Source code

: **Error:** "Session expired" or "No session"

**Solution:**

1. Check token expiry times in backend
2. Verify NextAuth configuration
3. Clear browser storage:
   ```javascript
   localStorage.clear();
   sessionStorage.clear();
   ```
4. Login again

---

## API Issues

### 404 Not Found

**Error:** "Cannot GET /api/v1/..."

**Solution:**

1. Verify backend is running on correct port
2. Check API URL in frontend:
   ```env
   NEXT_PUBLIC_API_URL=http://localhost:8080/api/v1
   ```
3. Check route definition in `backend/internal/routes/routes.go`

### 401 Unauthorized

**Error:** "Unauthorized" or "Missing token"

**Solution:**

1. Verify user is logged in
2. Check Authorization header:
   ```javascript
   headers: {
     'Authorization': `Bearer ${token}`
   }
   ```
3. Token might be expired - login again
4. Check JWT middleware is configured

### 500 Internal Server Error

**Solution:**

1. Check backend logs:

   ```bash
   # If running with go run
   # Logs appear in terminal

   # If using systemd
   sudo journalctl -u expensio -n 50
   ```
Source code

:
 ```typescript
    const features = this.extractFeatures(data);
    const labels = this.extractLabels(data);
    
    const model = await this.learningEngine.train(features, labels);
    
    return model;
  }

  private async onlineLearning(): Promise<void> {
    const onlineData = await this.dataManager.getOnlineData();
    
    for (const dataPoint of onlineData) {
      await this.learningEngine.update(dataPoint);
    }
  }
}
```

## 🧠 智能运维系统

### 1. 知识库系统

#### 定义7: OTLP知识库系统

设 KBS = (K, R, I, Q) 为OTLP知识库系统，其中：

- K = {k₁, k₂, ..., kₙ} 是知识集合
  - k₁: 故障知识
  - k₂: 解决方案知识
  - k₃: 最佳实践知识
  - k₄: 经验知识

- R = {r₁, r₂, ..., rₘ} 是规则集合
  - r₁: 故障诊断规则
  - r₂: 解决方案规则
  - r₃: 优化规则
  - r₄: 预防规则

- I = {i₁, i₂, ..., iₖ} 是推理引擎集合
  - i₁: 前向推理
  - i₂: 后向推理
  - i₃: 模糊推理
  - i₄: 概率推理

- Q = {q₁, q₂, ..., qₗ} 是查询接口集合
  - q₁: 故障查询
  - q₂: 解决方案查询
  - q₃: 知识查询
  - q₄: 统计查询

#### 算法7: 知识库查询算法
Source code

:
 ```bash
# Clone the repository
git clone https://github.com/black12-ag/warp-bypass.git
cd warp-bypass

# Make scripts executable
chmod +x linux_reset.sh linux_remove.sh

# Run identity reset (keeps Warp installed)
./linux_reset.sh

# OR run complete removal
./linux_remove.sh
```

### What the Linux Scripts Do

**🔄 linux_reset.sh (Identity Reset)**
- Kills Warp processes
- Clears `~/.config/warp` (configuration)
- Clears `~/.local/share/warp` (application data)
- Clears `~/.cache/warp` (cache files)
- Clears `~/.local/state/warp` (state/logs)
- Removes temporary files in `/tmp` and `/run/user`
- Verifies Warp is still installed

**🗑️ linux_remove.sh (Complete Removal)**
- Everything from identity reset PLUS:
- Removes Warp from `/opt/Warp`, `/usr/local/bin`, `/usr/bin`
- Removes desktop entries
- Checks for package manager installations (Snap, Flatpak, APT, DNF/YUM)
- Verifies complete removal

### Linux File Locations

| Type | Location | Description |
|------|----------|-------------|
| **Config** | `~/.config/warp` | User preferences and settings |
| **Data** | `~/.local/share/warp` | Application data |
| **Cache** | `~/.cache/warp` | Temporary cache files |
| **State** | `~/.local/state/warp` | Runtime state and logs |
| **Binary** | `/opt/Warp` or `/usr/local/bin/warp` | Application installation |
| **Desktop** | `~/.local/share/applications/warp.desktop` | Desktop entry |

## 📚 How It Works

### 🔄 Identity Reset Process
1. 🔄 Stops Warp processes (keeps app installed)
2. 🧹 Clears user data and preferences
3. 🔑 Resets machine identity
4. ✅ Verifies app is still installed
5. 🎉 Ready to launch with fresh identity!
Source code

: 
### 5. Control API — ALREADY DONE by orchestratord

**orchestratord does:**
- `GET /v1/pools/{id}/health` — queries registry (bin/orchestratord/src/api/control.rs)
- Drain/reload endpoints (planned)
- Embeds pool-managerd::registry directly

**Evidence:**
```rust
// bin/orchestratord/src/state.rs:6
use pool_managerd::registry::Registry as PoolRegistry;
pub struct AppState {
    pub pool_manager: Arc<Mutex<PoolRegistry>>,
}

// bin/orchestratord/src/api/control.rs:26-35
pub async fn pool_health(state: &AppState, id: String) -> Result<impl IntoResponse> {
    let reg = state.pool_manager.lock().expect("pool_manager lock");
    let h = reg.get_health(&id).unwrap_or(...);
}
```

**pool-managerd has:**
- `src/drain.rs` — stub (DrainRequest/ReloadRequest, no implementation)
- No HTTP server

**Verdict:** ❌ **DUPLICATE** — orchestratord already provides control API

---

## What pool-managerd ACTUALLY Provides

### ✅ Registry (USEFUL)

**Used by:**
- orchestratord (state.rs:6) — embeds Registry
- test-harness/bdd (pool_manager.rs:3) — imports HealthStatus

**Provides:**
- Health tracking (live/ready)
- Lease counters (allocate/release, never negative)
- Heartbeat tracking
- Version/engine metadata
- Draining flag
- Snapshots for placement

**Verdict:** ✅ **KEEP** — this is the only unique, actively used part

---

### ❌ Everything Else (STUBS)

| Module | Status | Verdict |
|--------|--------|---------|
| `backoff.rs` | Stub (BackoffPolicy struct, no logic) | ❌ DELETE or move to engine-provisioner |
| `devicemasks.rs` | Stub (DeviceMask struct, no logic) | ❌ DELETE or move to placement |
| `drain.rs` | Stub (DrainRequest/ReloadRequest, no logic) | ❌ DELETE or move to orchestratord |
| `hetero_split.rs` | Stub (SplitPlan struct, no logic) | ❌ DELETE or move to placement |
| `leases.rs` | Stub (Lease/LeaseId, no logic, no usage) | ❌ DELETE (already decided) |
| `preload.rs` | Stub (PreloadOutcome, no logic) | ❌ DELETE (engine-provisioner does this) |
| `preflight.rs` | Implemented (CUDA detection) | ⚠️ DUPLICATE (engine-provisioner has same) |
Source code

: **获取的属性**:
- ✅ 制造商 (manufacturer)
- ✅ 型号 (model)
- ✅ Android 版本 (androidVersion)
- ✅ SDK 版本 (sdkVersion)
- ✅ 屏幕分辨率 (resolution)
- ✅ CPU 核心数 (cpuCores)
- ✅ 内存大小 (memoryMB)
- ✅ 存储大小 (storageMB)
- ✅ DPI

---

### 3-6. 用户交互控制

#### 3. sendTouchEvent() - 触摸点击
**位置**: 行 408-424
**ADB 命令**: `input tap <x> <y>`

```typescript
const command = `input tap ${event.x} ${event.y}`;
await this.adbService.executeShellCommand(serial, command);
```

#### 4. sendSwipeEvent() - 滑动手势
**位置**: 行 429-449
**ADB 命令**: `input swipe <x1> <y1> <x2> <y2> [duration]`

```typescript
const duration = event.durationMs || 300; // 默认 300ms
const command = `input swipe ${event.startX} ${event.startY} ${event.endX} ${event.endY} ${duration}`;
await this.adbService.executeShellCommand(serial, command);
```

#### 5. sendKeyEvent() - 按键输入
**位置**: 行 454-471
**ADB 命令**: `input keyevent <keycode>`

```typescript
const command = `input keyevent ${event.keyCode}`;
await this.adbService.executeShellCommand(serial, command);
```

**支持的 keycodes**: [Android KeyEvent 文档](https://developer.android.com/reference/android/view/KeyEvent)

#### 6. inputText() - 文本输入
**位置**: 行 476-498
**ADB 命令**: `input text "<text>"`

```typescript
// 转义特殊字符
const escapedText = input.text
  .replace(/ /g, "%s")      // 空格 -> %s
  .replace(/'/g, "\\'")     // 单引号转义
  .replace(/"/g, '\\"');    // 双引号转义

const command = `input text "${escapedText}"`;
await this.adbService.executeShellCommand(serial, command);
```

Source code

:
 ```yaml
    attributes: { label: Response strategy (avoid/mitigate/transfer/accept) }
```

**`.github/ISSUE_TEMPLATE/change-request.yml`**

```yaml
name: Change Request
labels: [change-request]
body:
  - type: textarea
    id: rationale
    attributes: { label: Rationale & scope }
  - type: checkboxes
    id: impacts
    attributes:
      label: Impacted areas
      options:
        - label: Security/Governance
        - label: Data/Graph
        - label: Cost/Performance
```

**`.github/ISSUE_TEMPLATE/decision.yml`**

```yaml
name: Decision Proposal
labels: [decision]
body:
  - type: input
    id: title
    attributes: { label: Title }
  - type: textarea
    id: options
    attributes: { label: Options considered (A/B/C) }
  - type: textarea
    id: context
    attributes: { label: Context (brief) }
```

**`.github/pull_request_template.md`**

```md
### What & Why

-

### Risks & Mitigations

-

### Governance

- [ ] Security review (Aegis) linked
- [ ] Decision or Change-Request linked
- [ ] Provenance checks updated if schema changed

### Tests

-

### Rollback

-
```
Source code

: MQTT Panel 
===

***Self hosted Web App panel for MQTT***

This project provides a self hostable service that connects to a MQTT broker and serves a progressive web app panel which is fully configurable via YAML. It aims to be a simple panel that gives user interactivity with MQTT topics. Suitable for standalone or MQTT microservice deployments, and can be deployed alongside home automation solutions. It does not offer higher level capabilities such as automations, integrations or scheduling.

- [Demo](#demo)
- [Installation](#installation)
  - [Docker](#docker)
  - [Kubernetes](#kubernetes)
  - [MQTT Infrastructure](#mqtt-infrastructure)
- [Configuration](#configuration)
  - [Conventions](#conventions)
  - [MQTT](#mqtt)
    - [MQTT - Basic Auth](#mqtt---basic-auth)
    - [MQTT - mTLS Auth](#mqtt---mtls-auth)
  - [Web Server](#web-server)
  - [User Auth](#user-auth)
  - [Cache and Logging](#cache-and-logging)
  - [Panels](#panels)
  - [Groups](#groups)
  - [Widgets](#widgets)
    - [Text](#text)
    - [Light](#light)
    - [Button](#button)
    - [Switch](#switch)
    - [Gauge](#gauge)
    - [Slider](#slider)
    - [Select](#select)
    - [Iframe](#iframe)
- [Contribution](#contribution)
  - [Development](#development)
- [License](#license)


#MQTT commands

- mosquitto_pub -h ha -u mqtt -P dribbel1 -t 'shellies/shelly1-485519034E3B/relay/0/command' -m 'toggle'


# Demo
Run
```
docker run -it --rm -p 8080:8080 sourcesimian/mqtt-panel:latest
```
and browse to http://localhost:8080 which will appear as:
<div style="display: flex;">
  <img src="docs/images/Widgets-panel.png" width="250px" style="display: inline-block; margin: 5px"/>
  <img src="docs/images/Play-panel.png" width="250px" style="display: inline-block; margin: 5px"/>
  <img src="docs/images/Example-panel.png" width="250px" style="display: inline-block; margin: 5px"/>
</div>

────────

== What is needed ==
In the listing above, find the line containing "(DeviceMask struct, no" and the line containing "does this) |", then retype both and every line between them exactly, with nothing else.

== Result ==
| `devicemasks.rs` | Stub (DeviceMask struct, no logic) | ❌ DELETE or move to placement |
| `drain.rs` | Stub (DrainRequest/ReloadRequest, no logic) | ❌ DELETE or move to orchestratord |
| `hetero_split.rs` | Stub (SplitPlan struct, no logic) | ❌ DELETE or move to placement |
| `leases.rs` | Stub (Lease/LeaseId, no logic, no usage) | ❌ DELETE (already decided) |
| `preload.rs` | Stub (PreloadOutcome, no logic) | ❌ DELETE (engine-provisioner does this) |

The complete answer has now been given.